“It would be hard to find a Federal agency where the gap between regulatory power and public accountability is greater,” stated Wayne Abernathy, Executive Vice President for Financial Institutions Policy and Regulatory Affairs at the American Bankers Association, during his testimony about the Consumer Financial Protection Bureau before the House Financial Services Subcommittee on Oversight and Investigations (the “Subcommittee”). Despite the Bureau’s repeated assertions that it is a “transparent” and “data-driven” agency, Abernathy countered that “the Bureau, as it is currently structured, is governed by one person with no peers, no one in the agency who can address him without ultimately bending to that one person’s policy judgment, knowing that at some point the discussion will end with, ‘Yes sir.’”
Abernathy argued that the Bureau’s practices do not live up to its stated goal of placing a high priority on the role of data in policymaking and the importance of transparency in the use of that data. The Dodd-Frank Act extended impressive authority to the CFPB for requiring information and gathering data, but is missing effective guidelines for the oversight of exercising that authority.

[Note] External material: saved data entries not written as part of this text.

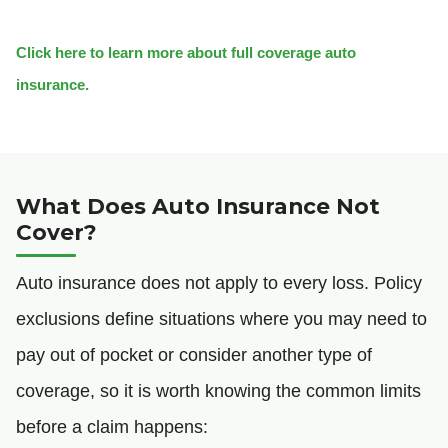
Click here to learn more about full coverage auto
insurance.
What Does Auto Insurance Not
Cover?
Auto insurance does not apply to every loss. Policy
exclusions define situations where you may need to
pay out of pocket or consider another type of
coverage, so it is worth knowing the common limits
before a claim happens: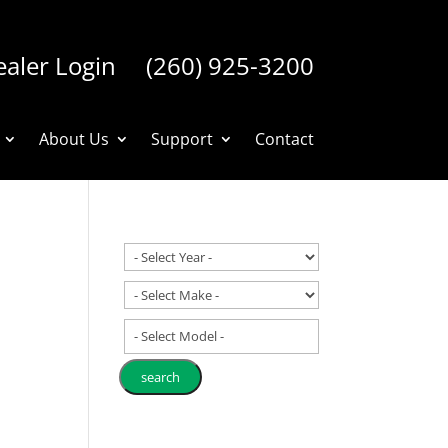
aler Login
(260) 925-3200
About Us
Support
Contact
- Select Model -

On various occasions, Abernathy said, the CFPB has failed to disclose data on which the Bureau bases its research studies, or it manufactured data that did not exist. These practices have undercut the role of data in preventing regulatory abuses, and have weakened the contribution of information to the development of policymaking. Abernathy requested an inquiry by the Subcommittee into the CFPB’s data practices and the public’s access to the data on which the Bureau relies for its decisions.
Finally, Abernathy recommended that “[t]he governance of the Bureau should be changed from a sole directorship to governance by a bipartisan commission.” Abernathy believes that this structural change would allow the “public disclosure of data to be provided in full and ample context consistent with public review, oversight, and accountability.”